Einen Moment hadere ich mit mir selbst, es ihn zu erzählen, doch dann überkommt mich meine Persönlichkeit. Offen und ehrlich und einfach gerade raus.

So kommt es, dass ich erzähle, ohne mit der Wimper zu zucken, was mir im Deutschunterricht durch den Kopf gegangen ist. Ich lasse dabei nur die kleinen Details weg und konzentriert mich auf das Wesentliche. Immerhin ist das auch nicht wenig und Sam könnte es auffassen, dass ich nicht reif genug wäre, eine Beziehung außerhalb von Sex führen zu können.

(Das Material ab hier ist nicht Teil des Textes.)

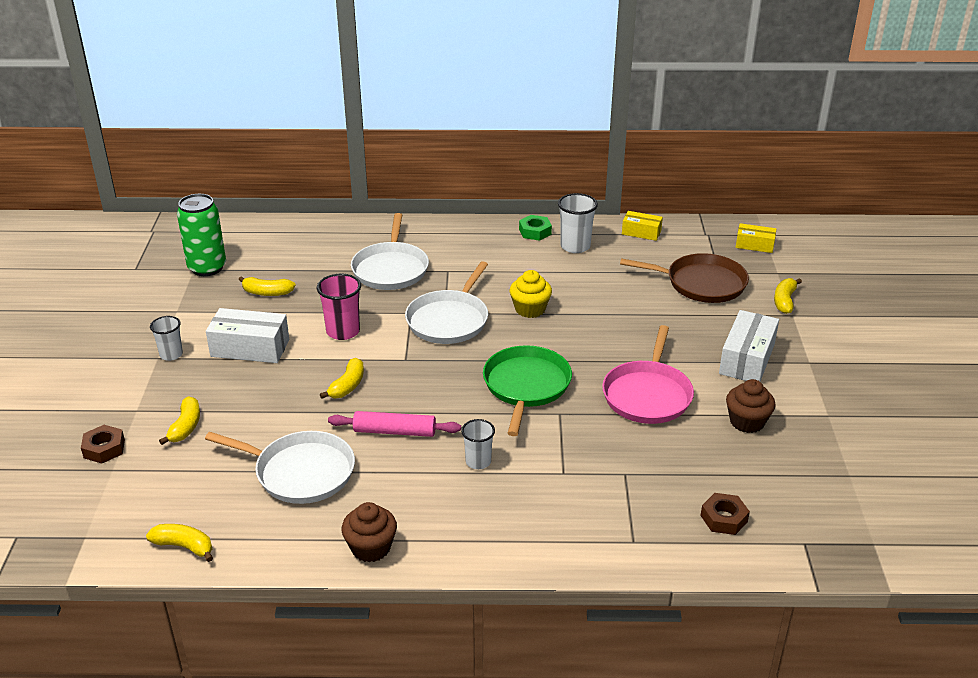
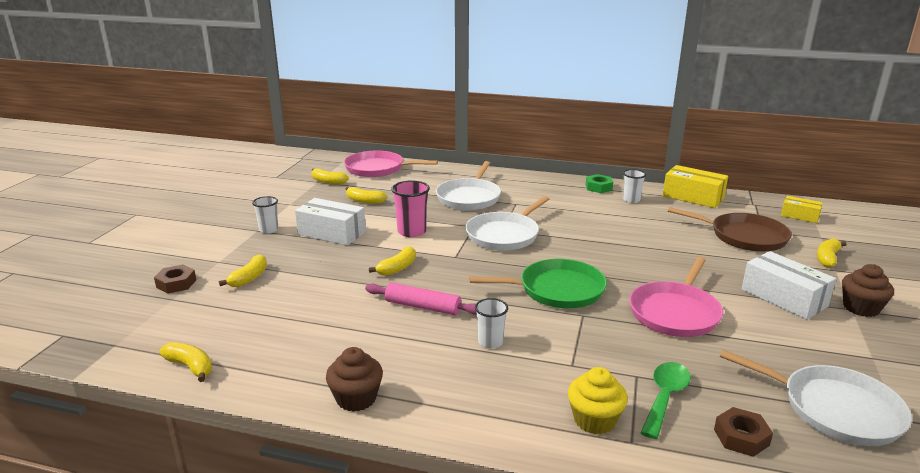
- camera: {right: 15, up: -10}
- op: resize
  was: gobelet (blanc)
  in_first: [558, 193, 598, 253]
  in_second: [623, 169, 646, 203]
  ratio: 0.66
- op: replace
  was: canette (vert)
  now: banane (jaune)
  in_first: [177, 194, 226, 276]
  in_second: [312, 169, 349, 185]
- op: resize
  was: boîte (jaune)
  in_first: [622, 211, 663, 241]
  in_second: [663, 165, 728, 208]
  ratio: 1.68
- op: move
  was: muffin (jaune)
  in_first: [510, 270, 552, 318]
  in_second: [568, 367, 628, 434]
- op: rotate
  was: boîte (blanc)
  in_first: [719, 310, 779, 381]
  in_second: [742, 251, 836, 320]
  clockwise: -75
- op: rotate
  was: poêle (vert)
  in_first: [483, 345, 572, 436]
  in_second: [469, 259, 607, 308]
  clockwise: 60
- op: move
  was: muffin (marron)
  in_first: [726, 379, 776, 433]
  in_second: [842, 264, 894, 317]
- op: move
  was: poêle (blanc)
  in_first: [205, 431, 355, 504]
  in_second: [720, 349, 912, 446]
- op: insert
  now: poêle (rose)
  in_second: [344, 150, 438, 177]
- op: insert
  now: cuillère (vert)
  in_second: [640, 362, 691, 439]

Mit einem Seufzen beende ich die ausführliche Erzählung und lege den Kopf in den Nacken, gegen das Polster des Sofas. Sam scheint ziemlich erstaunt, was für Gedanken so durch den Kopf eines Teenagers schwirren können. Er hat mir wesentlich weniger zugetraut. Besser gesagt, harmloseres. Noch besser, banaleres. Wäre ich nicht so mit mir selbst beschäftigt, dann würde ich auch mitbekommen, wie Sam das Wasser im Mund zusammenläuft. Seine Begierde und sein Verlangen stehen ihm deutlich ins Gesicht geschrieben. Doch ich bemerke das alles nicht.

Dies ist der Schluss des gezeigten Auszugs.